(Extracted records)
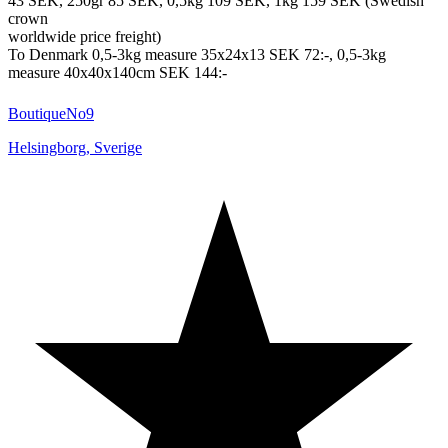
43 SEK, 250gr 85 SEK, 0,5kg 109 SEK, 1kg 159 SEK (Swedish
crown
worldwide price freight)
To Denmark 0,5-3kg measure 35x24x13 SEK 72:-, 0,5-3kg
measure 40x40x140cm SEK 144:-
BoutiqueNo9
Helsingborg
,
Sverige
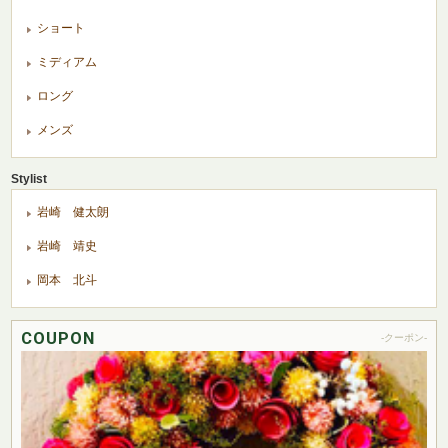
ショート
ミディアム
ロング
メンズ
Stylist
岩崎 健太朗
岩崎 靖史
岡本 北斗
COUPON
-クーポン-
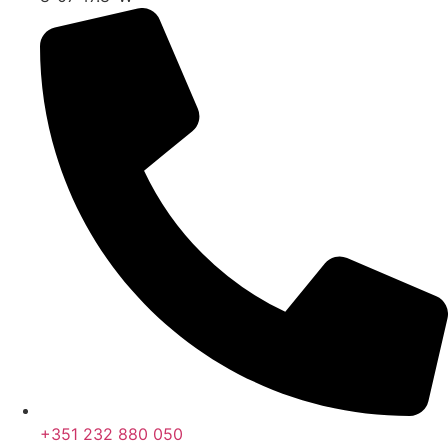
+351 232 880 050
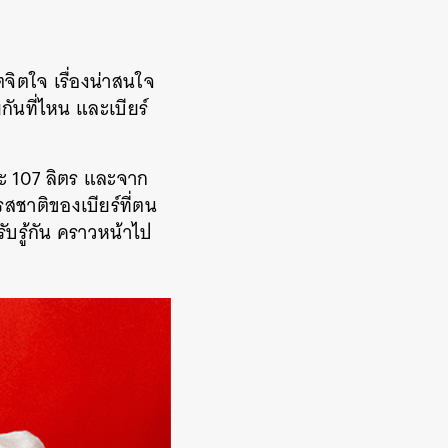
ตจิตใจ เรื่องน่าสนใจ
กันที่ไหน และเบียร์
ละ 107 ลิตร และจาก
ชาติของเบียร์ที่ตน
ับรู้กัน คราวหน้าไป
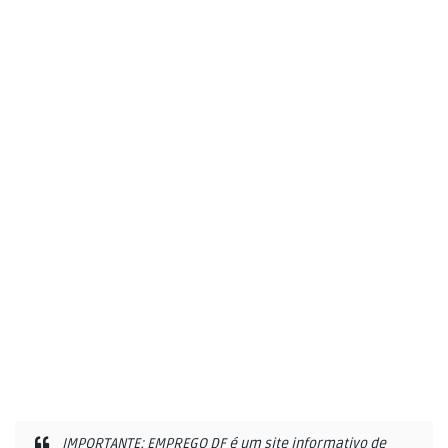
IMPORTANTE: EMPREGO DF é um site informativo de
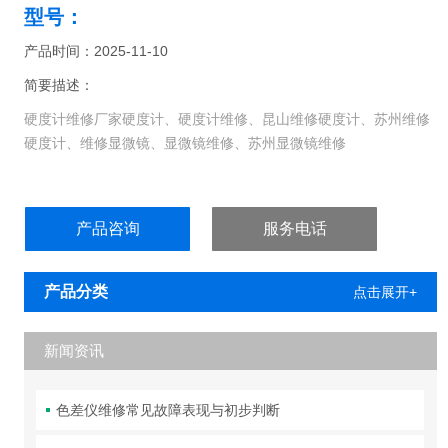
型号：
产品时间：2025-11-10
简要描述：
硬度计维修厂家硬度计、硬度计维修、昆山维修硬度计、苏州维修
硬度计、维修显微镜、显微镜维修、苏州显微镜维修
产品咨询
服务电话
产品分类
点击展开+
新闻资讯
色差仪维修常见故障表现与初步判断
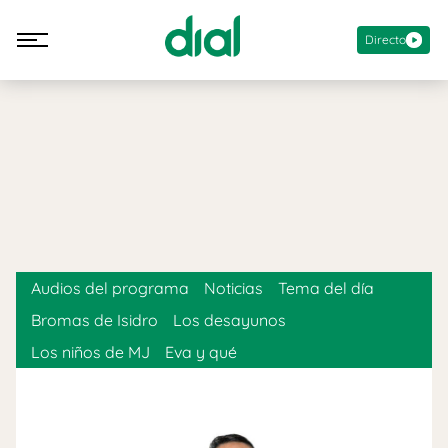
Directo
Audios del programa
Noticias
Tema del día
Bromas de Isidro
Los desayunos
Los niños de MJ
Eva y qué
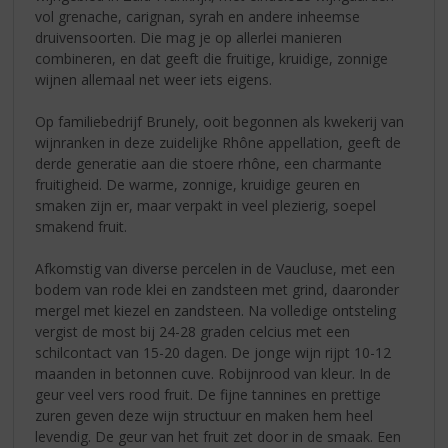
vol grenache, carignan, syrah en andere inheemse
druivensoorten. Die mag je op allerlei manieren
combineren, en dat geeft die fruitige, kruidige, zonnige
wijnen allemaal net weer iets eigens.
Op familiebedrijf Brunely, ooit begonnen als kwekerij van
wijnranken in deze zuidelijke Rhône appellation, geeft de
derde generatie aan die stoere rhône, een charmante
fruitigheid. De warme, zonnige, kruidige geuren en
smaken zijn er, maar verpakt in veel plezierig, soepel
smakend fruit.
Afkomstig van diverse percelen in de Vaucluse, met een
bodem van rode klei en zandsteen met grind, daaronder
mergel met kiezel en zandsteen. Na volledige ontsteling
vergist de most bij 24-28 graden celcius met een
schilcontact van 15-20 dagen. De jonge wijn rijpt 10-12
maanden in betonnen cuve. Robijnrood van kleur. In de
geur veel vers rood fruit. De fijne tannines en prettige
zuren geven deze wijn structuur en maken hem heel
levendig. De geur van het fruit zet door in de smaak. Een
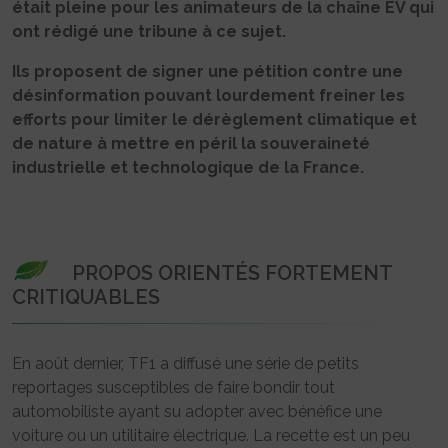
était pleine pour les animateurs de la chaîne EV qui
ont rédigé une tribune à ce sujet.
Ils proposent de signer une pétition contre une
désinformation pouvant lourdement freiner les
efforts pour limiter le dérèglement climatique et
de nature à mettre en péril la souveraineté
industrielle et technologique de la France.
PROPOS ORIENTÉS FORTEMENT
CRITIQUABLES
En août dernier, TF1 a diffusé une série de petits
reportages susceptibles de faire bondir tout
automobiliste ayant su adopter avec bénéfice une
voiture ou un utilitaire électrique. La recette est un peu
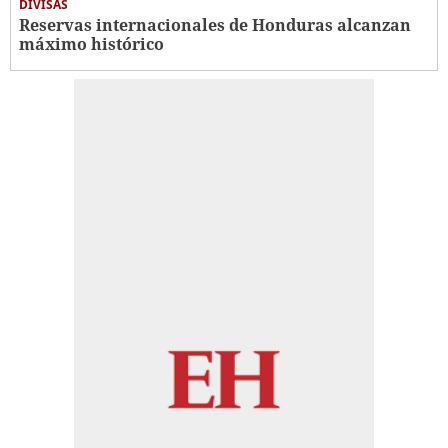
DIVISAS
Reservas internacionales de Honduras alcanzan
máximo histórico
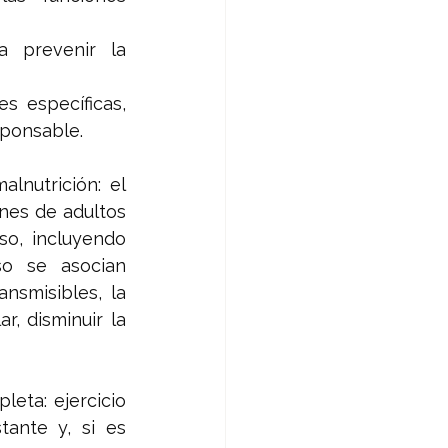
 prevenir la 
s específicas, 
sponsable.
nutrición: el 
nes de adultos 
o, incluyendo 
o se asocian 
smisibles, la 
, disminuir la 
eta: ejercicio 
ante y, si es 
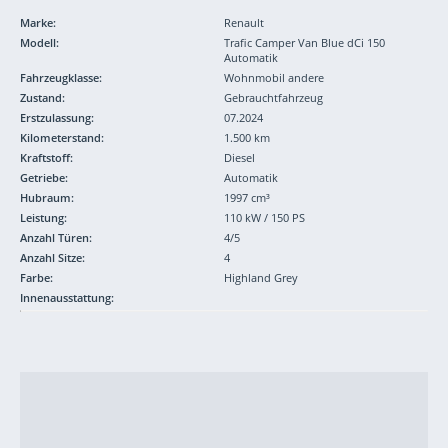
Marke:
Renault
Modell:
Trafic Camper Van Blue dCi 150
Automatik
Fahrzeugklasse:
Wohnmobil andere
Zustand:
Gebrauchtfahrzeug
Erstzulassung:
07.2024
Kilometerstand:
1.500 km
Kraftstoff:
Diesel
Getriebe:
Automatik
Hubraum:
1997 cm³
Leistung:
110 kW / 150 PS
Anzahl Türen:
4/5
Anzahl Sitze:
4
Farbe:
Highland Grey
Innenausstattung:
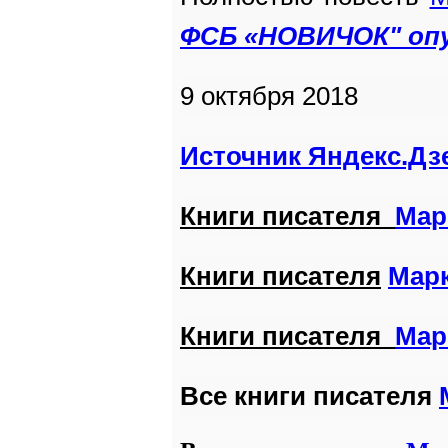
ФСБ «НОВИЧОК" оп
9 октября 2018
Источник Яндекс.Дз
Книги писателя
Мар
Книги писателя
Марк
Книги писателя
Мар
Все книги писателя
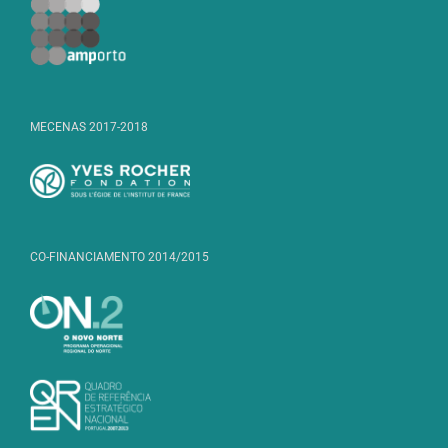
MECENAS 2017-2018
CO-FINANCIAMENTO 2014/2015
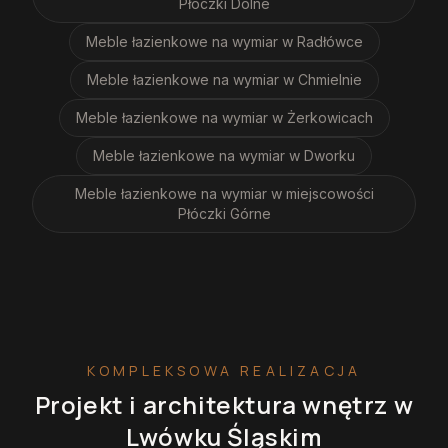
Płóczki Dolne
Meble łazienkowe na wymiar
w Radłówce
Meble łazienkowe na wymiar
w Chmielnie
Meble łazienkowe na wymiar
w Żerkowicach
Meble łazienkowe na wymiar
w Dworku
Meble łazienkowe na wymiar
w miejscowości
Płóczki Górne
KOMPLEKSOWA REALIZACJA
Projekt i architektura wnętrz
w
Lwówku Śląskim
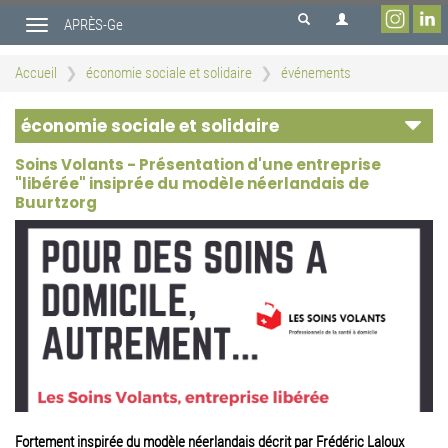
Aller
APRÈS-Ge
au
Toggle
contenu
navigation
principal
Accueil
économie sociale et solidaire
événements
économie sociale et solidaire
Soins Volants - Présentation d'une entreprise
"libérée" insiprée du modèle néerlandais de
Buurtzorg
Fortement inspirée du modèle néerlandais décrit par Frédéric Laloux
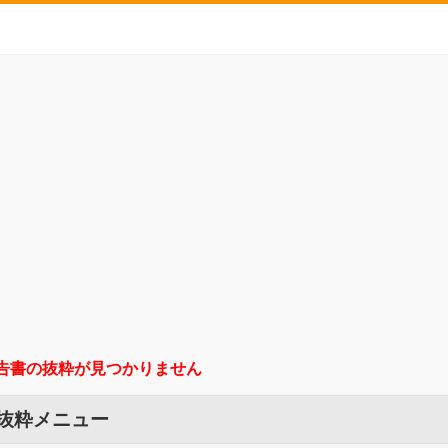
告書の抜粋が見つかりません
 抜粋メニュー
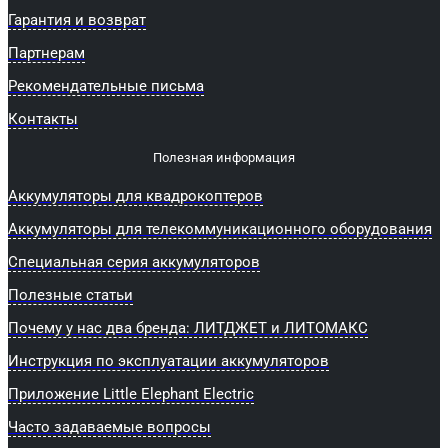
Гарантия и возврат
Партнерам
Рекомендательные письма
Контакты
Полезная информация
Аккумуляторы для квадрокоптеров
Аккумуляторы для телекоммуникационного оборудования
Специальная серия аккумуляторов
Полезные статьи
Почему у нас два бренда: ЛИТДЖЕТ и ЛИТОМАКС
Инструкция по эксплуатации аккумуляторов
Приложение Little Elephant Electric
Часто задаваемые вопросы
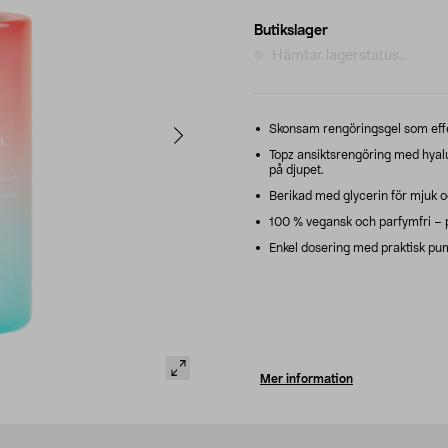
Butikslager
Hämtar lagerstatus...
Skonsam rengöringsgel som effek
Topz ansiktsrengöring med hyalu
på djupet.
Berikad med glycerin för mjuk o
100 % vegansk och parfymfri – p
Enkel dosering med praktisk pu
Mer information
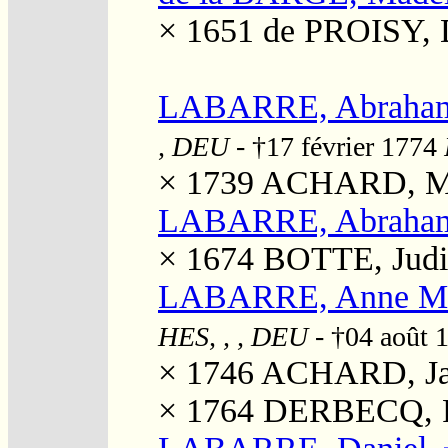
× 1651
de PROISY, 
LABARRE, Abraha
, DEU
- †17 février 1774
× 1739
ACHARD, Ma
LABARRE, Abraha
× 1674
BOTTE, Judi
LABARRE, Anne Ma
HES, , , DEU
- †04 août 
× 1746
ACHARD, Ja
× 1764
DERBECQ, P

Aim of the task ▸
Throughout the data above, copy all lines where the word "zonnige" is found.

Response to this exercise ▸
combineren, en dat geeft die fruitige, kruidige, zonnige
fruitigheid. De warme, zonnige, kruidige geuren en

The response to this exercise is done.